(Excerpts from a dataset)
Content starts
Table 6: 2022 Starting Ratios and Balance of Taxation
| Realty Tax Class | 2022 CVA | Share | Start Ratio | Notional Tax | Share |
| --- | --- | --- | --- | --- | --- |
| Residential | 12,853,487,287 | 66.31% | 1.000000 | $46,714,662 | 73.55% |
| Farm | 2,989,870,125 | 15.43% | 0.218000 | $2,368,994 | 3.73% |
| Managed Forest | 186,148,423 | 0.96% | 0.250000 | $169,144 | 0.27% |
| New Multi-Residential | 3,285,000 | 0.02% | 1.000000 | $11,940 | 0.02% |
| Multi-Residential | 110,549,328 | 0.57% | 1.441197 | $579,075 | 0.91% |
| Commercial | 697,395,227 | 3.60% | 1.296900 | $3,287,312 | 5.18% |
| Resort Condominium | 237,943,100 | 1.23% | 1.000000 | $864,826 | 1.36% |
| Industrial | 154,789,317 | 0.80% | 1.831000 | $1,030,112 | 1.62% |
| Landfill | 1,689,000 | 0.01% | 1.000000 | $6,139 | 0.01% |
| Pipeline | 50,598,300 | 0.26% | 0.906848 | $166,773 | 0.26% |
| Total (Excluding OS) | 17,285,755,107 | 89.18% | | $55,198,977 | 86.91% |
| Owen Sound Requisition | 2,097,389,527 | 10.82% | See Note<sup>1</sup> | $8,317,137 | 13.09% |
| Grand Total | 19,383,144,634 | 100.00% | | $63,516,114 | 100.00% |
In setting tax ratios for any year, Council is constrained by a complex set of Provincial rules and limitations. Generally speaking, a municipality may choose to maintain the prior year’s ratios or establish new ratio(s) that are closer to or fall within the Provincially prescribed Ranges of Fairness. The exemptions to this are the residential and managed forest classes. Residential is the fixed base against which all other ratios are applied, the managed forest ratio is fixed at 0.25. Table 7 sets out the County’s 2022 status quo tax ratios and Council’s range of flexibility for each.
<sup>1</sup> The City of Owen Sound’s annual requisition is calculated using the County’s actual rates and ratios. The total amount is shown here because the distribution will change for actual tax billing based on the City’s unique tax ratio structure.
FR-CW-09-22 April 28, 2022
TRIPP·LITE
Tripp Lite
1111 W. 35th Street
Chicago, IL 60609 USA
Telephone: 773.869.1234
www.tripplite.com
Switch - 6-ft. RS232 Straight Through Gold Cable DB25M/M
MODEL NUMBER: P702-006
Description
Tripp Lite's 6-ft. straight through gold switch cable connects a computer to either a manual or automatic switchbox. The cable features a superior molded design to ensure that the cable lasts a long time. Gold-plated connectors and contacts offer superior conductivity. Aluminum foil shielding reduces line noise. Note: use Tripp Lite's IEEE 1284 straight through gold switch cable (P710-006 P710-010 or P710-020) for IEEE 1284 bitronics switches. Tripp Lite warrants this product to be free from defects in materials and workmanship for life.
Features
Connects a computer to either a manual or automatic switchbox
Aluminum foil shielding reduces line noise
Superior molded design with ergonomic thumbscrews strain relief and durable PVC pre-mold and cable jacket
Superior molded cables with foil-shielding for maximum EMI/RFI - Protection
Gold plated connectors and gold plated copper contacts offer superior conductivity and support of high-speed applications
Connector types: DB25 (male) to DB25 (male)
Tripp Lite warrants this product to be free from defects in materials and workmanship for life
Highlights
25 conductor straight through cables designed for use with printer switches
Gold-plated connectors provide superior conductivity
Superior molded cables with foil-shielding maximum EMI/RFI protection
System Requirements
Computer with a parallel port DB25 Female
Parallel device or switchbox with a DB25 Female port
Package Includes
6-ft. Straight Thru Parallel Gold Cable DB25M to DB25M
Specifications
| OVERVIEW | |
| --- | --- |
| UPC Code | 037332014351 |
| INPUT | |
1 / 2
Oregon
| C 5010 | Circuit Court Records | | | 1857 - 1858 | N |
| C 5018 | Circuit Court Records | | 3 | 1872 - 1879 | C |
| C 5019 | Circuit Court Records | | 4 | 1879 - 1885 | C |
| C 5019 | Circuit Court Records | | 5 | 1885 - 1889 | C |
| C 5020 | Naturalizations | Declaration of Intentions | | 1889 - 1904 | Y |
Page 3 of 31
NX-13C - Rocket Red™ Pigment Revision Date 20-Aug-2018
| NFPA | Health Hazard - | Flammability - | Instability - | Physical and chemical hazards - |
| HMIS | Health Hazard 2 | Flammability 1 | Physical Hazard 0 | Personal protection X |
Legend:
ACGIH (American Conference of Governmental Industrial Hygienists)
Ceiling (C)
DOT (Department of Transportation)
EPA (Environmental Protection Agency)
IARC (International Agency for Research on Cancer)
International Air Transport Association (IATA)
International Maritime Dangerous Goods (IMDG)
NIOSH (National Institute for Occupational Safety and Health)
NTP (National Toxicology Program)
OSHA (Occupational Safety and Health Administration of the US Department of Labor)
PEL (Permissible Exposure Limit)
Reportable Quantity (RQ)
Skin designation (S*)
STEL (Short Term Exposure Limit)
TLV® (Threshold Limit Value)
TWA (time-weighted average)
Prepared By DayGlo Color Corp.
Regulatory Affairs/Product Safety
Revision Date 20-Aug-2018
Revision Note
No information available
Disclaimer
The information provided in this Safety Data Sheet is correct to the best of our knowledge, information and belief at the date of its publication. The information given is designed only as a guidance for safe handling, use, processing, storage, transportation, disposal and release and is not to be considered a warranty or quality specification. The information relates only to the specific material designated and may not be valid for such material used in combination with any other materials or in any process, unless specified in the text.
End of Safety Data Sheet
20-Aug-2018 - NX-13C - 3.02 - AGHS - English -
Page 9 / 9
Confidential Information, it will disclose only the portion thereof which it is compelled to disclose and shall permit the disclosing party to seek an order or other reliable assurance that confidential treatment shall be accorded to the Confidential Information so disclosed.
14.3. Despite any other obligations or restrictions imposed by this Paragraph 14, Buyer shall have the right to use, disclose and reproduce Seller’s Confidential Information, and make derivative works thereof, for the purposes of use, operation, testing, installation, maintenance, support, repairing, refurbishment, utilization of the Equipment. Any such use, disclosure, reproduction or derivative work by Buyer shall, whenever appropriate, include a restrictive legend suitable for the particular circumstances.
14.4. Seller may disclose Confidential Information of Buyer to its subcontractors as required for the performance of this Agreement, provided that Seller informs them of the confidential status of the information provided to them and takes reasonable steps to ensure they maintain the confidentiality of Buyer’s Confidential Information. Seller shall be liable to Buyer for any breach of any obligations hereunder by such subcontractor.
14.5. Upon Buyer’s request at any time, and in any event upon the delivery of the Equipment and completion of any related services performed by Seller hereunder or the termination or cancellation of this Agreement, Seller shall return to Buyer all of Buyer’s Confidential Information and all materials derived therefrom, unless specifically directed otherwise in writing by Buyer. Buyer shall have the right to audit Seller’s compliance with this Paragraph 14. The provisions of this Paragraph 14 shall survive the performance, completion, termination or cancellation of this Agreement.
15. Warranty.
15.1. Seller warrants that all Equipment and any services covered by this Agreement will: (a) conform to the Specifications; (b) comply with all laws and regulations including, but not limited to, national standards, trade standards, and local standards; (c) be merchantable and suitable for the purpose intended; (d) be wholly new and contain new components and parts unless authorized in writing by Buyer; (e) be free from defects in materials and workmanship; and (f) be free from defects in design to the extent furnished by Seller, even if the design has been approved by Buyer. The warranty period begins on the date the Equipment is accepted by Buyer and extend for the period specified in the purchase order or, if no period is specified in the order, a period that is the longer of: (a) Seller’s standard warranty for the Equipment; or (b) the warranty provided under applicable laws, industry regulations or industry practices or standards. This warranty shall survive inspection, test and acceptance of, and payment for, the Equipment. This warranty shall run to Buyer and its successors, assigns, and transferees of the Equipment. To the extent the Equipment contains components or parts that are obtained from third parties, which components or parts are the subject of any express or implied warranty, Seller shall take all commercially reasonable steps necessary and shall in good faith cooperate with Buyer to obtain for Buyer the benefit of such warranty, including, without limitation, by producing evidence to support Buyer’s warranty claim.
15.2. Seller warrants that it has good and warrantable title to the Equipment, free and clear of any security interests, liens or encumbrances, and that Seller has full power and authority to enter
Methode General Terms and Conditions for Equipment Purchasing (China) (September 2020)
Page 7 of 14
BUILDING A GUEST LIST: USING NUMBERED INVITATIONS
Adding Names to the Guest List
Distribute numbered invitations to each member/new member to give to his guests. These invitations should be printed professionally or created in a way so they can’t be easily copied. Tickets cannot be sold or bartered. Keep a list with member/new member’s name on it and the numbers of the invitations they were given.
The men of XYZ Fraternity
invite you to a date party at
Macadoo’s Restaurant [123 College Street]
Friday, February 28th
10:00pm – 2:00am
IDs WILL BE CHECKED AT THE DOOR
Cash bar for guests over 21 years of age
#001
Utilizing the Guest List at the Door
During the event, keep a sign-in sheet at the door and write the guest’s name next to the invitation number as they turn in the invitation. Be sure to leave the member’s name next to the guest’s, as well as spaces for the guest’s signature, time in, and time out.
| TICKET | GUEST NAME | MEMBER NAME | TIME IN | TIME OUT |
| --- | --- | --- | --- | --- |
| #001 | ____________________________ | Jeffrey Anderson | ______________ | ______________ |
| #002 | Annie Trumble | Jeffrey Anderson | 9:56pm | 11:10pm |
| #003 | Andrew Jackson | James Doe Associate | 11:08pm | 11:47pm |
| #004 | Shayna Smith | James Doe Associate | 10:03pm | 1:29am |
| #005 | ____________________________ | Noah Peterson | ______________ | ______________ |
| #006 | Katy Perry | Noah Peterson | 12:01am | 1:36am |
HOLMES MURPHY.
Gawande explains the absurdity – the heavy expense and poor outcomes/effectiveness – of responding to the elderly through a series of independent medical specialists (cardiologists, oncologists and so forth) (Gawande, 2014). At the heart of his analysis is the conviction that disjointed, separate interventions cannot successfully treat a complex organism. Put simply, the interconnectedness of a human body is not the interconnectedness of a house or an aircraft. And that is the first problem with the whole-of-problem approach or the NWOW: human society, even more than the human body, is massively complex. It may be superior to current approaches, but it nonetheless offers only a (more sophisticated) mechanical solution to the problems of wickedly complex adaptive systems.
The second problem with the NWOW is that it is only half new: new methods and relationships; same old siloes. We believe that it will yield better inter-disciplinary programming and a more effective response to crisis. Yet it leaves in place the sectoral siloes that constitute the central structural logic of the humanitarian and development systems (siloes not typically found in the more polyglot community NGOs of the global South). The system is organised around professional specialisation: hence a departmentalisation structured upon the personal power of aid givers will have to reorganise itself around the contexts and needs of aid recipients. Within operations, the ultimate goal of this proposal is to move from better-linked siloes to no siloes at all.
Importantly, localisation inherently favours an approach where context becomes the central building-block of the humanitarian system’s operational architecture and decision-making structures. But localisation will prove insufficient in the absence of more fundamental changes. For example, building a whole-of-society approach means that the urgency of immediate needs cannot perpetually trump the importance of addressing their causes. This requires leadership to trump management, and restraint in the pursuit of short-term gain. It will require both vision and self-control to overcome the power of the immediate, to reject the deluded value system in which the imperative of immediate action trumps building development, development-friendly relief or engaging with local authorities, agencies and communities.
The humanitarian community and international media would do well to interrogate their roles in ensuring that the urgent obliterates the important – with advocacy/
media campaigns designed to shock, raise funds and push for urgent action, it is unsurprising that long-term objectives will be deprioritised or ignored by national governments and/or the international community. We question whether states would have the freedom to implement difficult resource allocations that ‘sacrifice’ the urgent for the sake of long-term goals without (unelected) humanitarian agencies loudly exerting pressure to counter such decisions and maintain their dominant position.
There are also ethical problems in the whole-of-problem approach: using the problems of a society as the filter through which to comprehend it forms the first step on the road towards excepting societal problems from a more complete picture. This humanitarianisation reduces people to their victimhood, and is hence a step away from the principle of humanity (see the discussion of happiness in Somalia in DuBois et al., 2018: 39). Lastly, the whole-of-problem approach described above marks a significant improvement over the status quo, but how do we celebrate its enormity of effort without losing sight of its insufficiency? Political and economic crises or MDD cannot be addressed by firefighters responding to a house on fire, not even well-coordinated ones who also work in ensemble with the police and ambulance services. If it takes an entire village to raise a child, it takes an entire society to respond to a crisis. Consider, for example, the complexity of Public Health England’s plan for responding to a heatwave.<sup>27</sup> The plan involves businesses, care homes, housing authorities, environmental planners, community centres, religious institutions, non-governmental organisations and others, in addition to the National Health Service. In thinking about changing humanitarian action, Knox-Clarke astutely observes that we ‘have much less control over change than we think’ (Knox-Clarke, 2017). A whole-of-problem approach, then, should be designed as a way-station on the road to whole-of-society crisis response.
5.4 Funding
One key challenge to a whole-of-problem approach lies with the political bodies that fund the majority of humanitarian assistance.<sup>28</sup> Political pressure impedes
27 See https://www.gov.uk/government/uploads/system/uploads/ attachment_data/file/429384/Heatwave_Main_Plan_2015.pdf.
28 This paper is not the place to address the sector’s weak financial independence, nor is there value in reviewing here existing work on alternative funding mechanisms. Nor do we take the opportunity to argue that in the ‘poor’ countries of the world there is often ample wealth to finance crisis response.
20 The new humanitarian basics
Content ends
Given the records above, return exactly the lines starting at the line containing "1111 W. 35th Street" and ending at the line containing "Superior molded cables with foil-shielding for", including both.

## RESPONSE
1111 W. 35th Street
Chicago, IL 60609 USA
Telephone: 773.869.1234
www.tripplite.com
Switch - 6-ft. RS232 Straight Through Gold Cable DB25M/M
MODEL NUMBER: P702-006
Description
Tripp Lite's 6-ft. straight through gold switch cable connects a computer to either a manual or automatic switchbox. The cable features a superior molded design to ensure that the cable lasts a long time. Gold-plated connectors and contacts offer superior conductivity. Aluminum foil shielding reduces line noise. Note: use Tripp Lite's IEEE 1284 straight through gold switch cable (P710-006 P710-010 or P710-020) for IEEE 1284 bitronics switches. Tripp Lite warrants this product to be free from defects in materials and workmanship for life.
Features
Connects a computer to either a manual or automatic switchbox
Aluminum foil shielding reduces line noise
Superior molded design with ergonomic thumbscrews strain relief and durable PVC pre-mold and cable jacket
Superior molded cables with foil-shielding for maximum EMI/RFI - Protection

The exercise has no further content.